Aja’s directorial interference can be distracting at times, but that’s not necessarily an accident. As if he didn’t want viewers to realize just how limited his skeleton cast and crew were in executing the film, the helmer embellishes his key location — a sleek white cryo pod of the kind that Apple designer Jony Ive would no doubt imagine, if tasked with deep-freezing human specimens — with frequent flashbacks and a few massive-scale visual effects shots.
Elaborating on the latter would spoil the surprise, although how many possible explanations can there be for why a person is waking up in a cryochamber? To describe LeBlanc’s solution as far and away the most obvious would be an understatement. Still, it’s the specifics that make the puzzle interesting, as Laurent’s Liz — or Omicron 267, as MILO first identifies her — races to put the pieces together.
For the first hour, Aja splices visual clues into the claustrophobic scenario: shots of lab rats in mazes, unethical medical experiments and flashes of what Liz presumes to be her past life involving beardy fellow doctor — and possible husband — Léo (Malik Zidi). Trouble is, every time editor Stéphane Roche cuts away, Aja’s “let’s open things up as much as possible” strategy breaks the spell of being trapped in a bubble with Liz. Also, the more we see outside her pod, the faster we figure out her predicament. And it can be frustrating waiting for her to catch up, especially since she’s the one supplying red herrings most audiences can see through straightaway.

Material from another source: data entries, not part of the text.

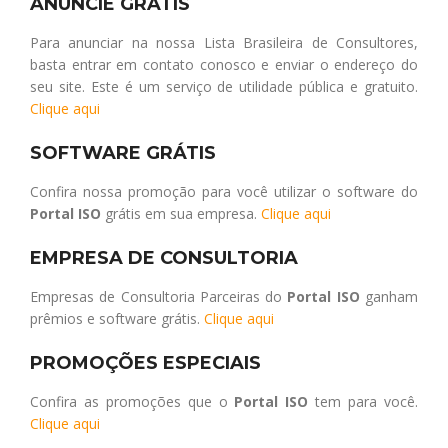
ANUNCIE GRÁTIS
Para anunciar na nossa Lista Brasileira de Consultores,
basta entrar em contato conosco e enviar o endereço do
seu site. Este é um serviço de utilidade pública e gratuito.
Clique aqui
SOFTWARE GRÁTIS
Confira nossa promoção para você utilizar o software do
Portal ISO
grátis em sua empresa.
Clique aqui
EMPRESA DE CONSULTORIA
Empresas de Consultoria Parceiras do
Portal ISO
ganham
prêmios e software grátis.
Clique aqui
PROMOÇÕES ESPECIAIS
Confira as promoções que o
Portal ISO
tem para você.
Clique aqui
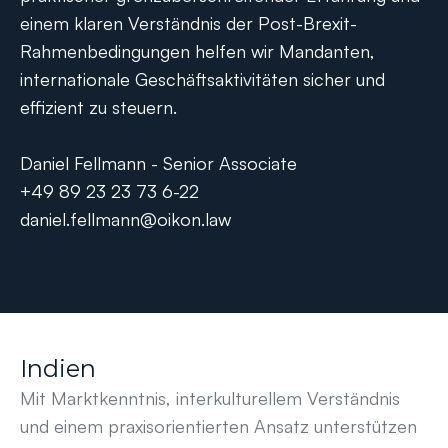
einem klaren Verständnis der Post-Brexit-
Rahmenbedingungen helfen wir Mandanten,
internationale Geschäftsaktivitäten sicher und
effizient zu steuern.
Daniel Fellmann - Senior Associate
+49 89 23 23 73 6-22
daniel.fellmann@oikon.law
Indien
Mit Marktkenntnis, interkulturellem Verständnis
und einem praxisorientierten Ansatz unterstützen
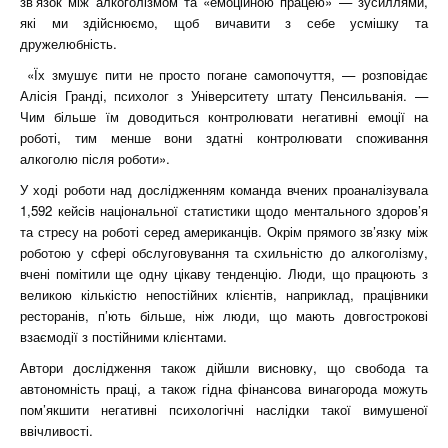
зв’язок між алкоголізмом та «емоційною працею» — зусиллями,
які ми здійснюємо, щоб вичавити з себе усмішку та
дружелюбність.
«Їх змушує пити не просто погане самопочуття, — розповідає
Алісія Гранді, психолог з Університету штату Пенсильванія. —
Чим більше їм доводиться контролювати негативні емоції на
роботі, тим менше вони здатні контролювати споживання
алкоголю після роботи».
У ході роботи над дослідженням команда вчених проаналізувала
1,592 кейсів національної статистики щодо ментального здоров’я
та стресу на роботі серед американців. Окрім прямого зв’язку між
роботою у сфері обслуговування та схильністю до алкоголізму,
вчені помітили ще одну цікаву тенденцію. Люди, що працюють з
великою кількістю непостійних клієнтів, наприклад, працівники
ресторанів, п’ють більше, ніж люди, що мають довгострокові
взаємодії з постійними клієнтами.
Автори дослідження також дійшли висновку, що свобода та
автономність праці, а також гідна фінансова винагорода можуть
пом’якшити негативні психологічні наслідки такої вимушеної
ввічливості.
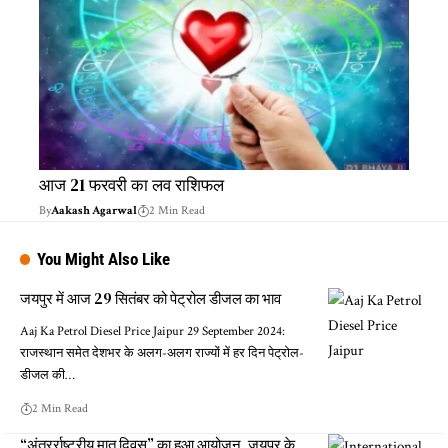
आज 21 फरवरी का लव राशिफल
By
Aakash Agarwal
2 Min Read
You Might Also Like
जयपुर में आज 29 सितंबर को पेट्रोल डीजल का भाव
Aaj Ka Petrol Diesel Price Jaipur 29 September 2024:
राजस्थान समेत देशभर के अलग-अलग राज्यों में हर दिन पेट्रोल-
डीजल की…
2 Min Read
“अंतरर्राष्ट्रीय मातृ दिवस” का हुआ आयोजन, जयपुर के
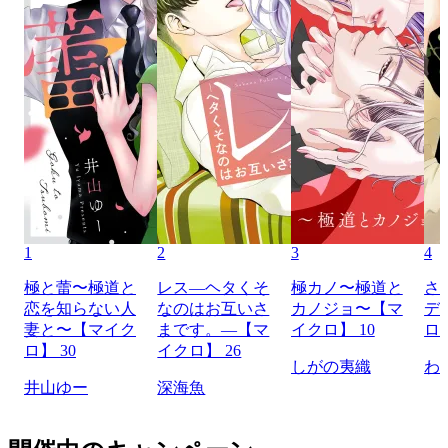
1
2
3
4
極と蕾〜極道と
レス―ヘタくそ
極カノ〜極道と
さ
恋を知らない人
なのはお互いさ
カノジョ〜【マ
デ
妻と〜【マイク
まです。―【マ
イクロ】 10
ロ】
ロ】 30
イクロ】 26
しがの夷織
わ
井山ゆー
深海魚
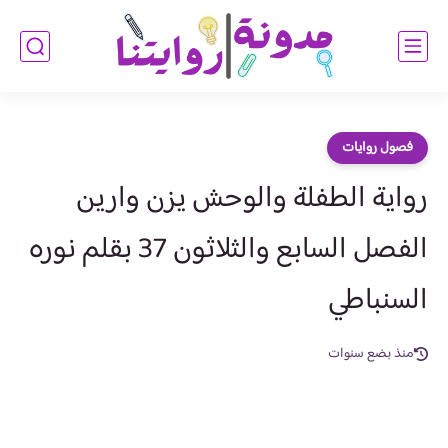
فصول روايات
رواية الطفلة والوحش يزن وارين
الفصل السابع والثلاثون 37 بقلم نوره
السنباطي
منذ بضع سنوات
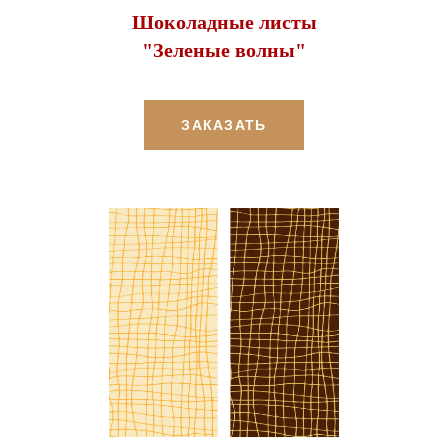
Шоколадные листы
"Зеленые волны"
ЗАКАЗАТЬ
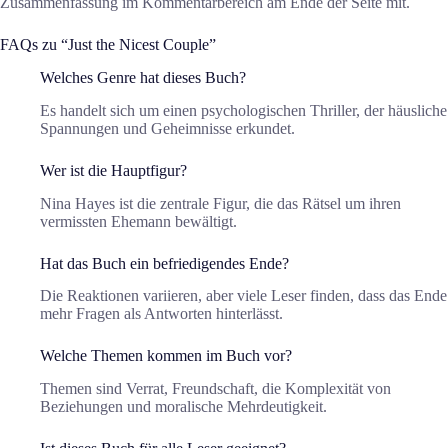
Zusammenfassung im Kommentarbereich am Ende der Seite mit.
FAQs zu “Just the Nicest Couple”
Welches Genre hat dieses Buch?
Es handelt sich um einen psychologischen Thriller, der häusliche
Spannungen und Geheimnisse erkundet.
Wer ist die Hauptfigur?
Nina Hayes ist die zentrale Figur, die das Rätsel um ihren
vermissten Ehemann bewältigt.
Hat das Buch ein befriedigendes Ende?
Die Reaktionen variieren, aber viele Leser finden, dass das Ende
mehr Fragen als Antworten hinterlässt.
Welche Themen kommen im Buch vor?
Themen sind Verrat, Freundschaft, die Komplexität von
Beziehungen und moralische Mehrdeutigkeit.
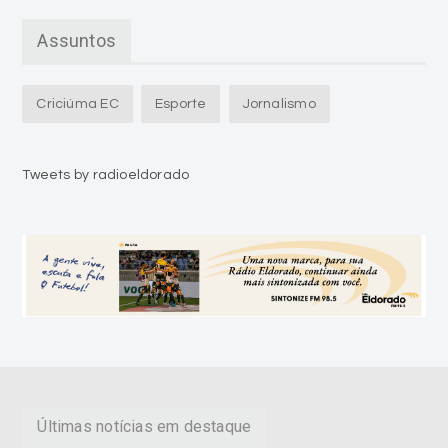
Assuntos
Criciúma EC
Esporte
Jornalismo
Tweets by radioeldorado
Últimas notícias em destaque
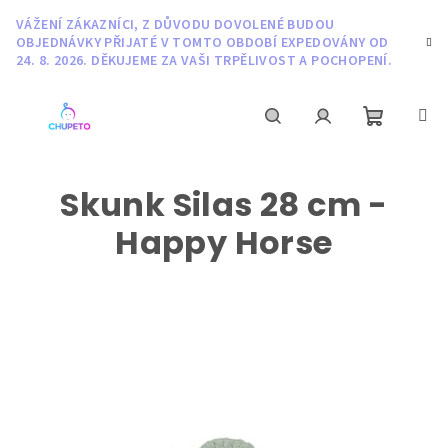
Přejít
VÁŽENÍ ZÁKAZNÍCI, Z DŮVODU DOVOLENÉ BUDOU
na
OBJEDNÁVKY PŘIJATÉ V TOMTO OBDOBÍ EXPEDOVÁNY OD
obsah
24. 8. 2026. DĚKUJEME ZA VAŠI TRPĚLIVOST A POCHOPENÍ.
Nákupní
Hledat
Přihlášení
Skunk Silas 28 cm -
košík
Happy Horse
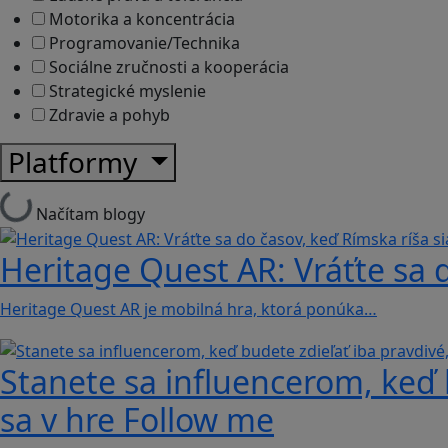
Motorika a koncentrácia
Programovanie/Technika
Sociálne zručnosti a kooperácia
Strategické myslenie
Zdravie a pohyb
Platformy
Načítam blogy
Heritage Quest AR: Vráťte sa 
Heritage Quest AR je mobilná hra, ktorá ponúka…
Stanete sa influencerom, keď b
sa v hre Follow me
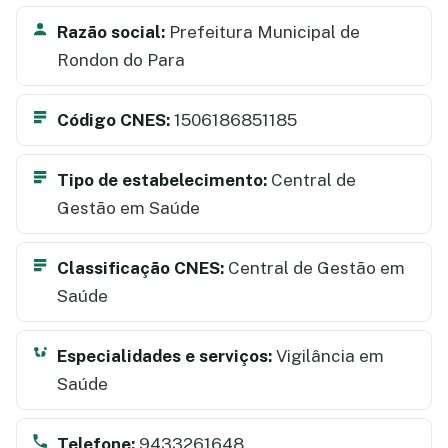
Razão social:
Prefeitura Municipal de
Rondon do Para
Código CNES:
1506186851185
Tipo de estabelecimento:
Central de
Gestão em Saúde
Classificação CNES:
Central de Gestão em
Saúde
Especialidades e serviços:
Vigilância em
Saúde
Telefone:
9433261648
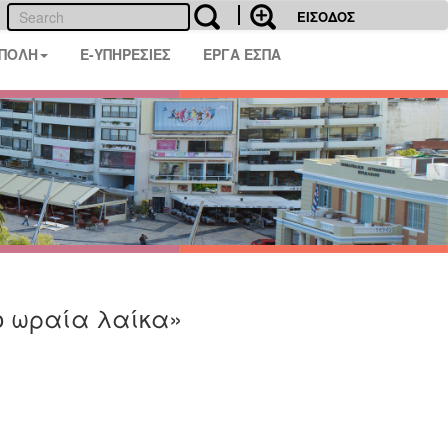
ΕΙΣΟΔΟΣ
 ΠΟΛΗ
E-ΥΠΗΡΕΣΙΕΣ
ΕΡΓΑ ΕΣΠΑ
ο ωραία λαίκα»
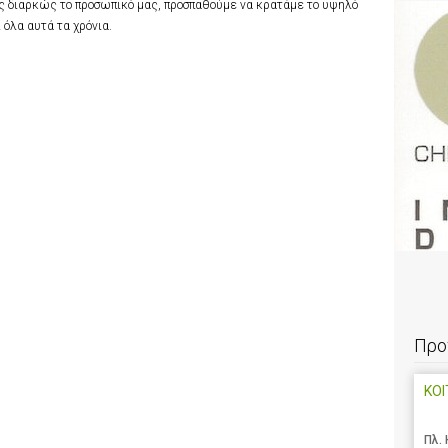
ς διαρκώς το προσωπικό μας, προσπαθούμε να κρατάμε το υψηλό
 όλα αυτά τα χρόνια.
Προ
ΚΟΙ
Πλ.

A benign and mostly compliant AI (with the capacity to shock or inject her, if necessary), MILO is more than just the key tool in Liz’s problem-solving kit: He’s a sounding board for everything that goes through her head. The trick is to know what to ask him, turning the entire film into an extended game of “20 Questions.” Turns out he’s also a long-distance operator, helping her place a series of scratchy phone calls to the police, to Léo and to … a version of herself on the outside world.
If stuck in Liz’s situation, most of us probably would’ve started where she ends up, asking MILO to redirect fresh air from outside tanks to her pod, but by the time she thinks to do that, her oxygen levels are down to just a few parts per thousand. At 3%, the CEP — or Charitable Euthanasia Protocol — kicks in, making the film’s outcome somewhat unclear. (Now, I don’t know a lot about suffocation, but I gather that it’s one of the most uncomfortable ways to die, and the movie never actually engages with what that would look or feel like.)
That’s because “Oxygen” isn’t a survival story in the conventional sense after all. Unlike “Buried,” wherein Ryan Reynolds struggles to escape a coffin with only a cigarette lighter and a low-battery cell phone to his name, the essence of “Oxygen” is more existential in nature. Liz must divine who — or more accurately, what — she is, and once that revelation comes to light, there’s a conscious choice to be made as to whether she wants to keep breathing at all.
This probably would have worked a lot better without the abstract glimpses of Liz’s pre-freeze life. Frankly, it was almost certainly more effective on the page, where those who awarded “Oxygen” its Black List status relied on their imaginations to fill in the gaps. Executed the way Aja approaches it, the plot holes become apparent. Some are big enough to push an asteroid through. But it’s an intriguing journey all the same, and — deep breath — by Netflix’s hit-and-miss standards, it’s better than such recent English-language offerings as “The Midnight Sky” and “Stowaway.” So there’s that.